▶ [TASK PROMPT]:
Report each line in the records below that contains the word "Yeni".

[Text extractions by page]
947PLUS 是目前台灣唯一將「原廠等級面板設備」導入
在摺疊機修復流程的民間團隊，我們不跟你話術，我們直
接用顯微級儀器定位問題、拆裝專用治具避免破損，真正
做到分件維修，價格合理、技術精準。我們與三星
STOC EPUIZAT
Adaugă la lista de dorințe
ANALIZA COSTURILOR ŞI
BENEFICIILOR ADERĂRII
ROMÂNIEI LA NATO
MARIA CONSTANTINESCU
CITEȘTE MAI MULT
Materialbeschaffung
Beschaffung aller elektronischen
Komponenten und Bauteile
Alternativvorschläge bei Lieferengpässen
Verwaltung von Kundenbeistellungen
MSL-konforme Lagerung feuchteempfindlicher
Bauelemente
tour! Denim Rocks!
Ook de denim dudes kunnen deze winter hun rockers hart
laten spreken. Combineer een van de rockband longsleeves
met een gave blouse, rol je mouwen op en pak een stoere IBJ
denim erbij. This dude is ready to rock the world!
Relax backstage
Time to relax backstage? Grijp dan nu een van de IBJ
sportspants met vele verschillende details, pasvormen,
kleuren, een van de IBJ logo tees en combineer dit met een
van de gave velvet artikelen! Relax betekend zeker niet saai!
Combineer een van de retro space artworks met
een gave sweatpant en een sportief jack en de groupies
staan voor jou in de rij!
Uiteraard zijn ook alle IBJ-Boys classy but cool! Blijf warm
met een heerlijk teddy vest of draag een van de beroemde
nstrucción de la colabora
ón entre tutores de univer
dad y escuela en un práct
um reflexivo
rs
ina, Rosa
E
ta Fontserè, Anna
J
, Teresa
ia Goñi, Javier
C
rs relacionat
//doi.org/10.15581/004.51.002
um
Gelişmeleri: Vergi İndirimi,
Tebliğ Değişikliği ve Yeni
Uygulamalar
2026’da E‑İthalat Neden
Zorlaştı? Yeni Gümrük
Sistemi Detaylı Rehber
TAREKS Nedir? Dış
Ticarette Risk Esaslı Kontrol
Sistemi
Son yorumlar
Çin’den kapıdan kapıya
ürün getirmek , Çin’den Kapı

▶ [THE COMPLETED TASK]:
Tebliğ Değişikliği ve Yeni
Zorlaştı? Yeni Gümrük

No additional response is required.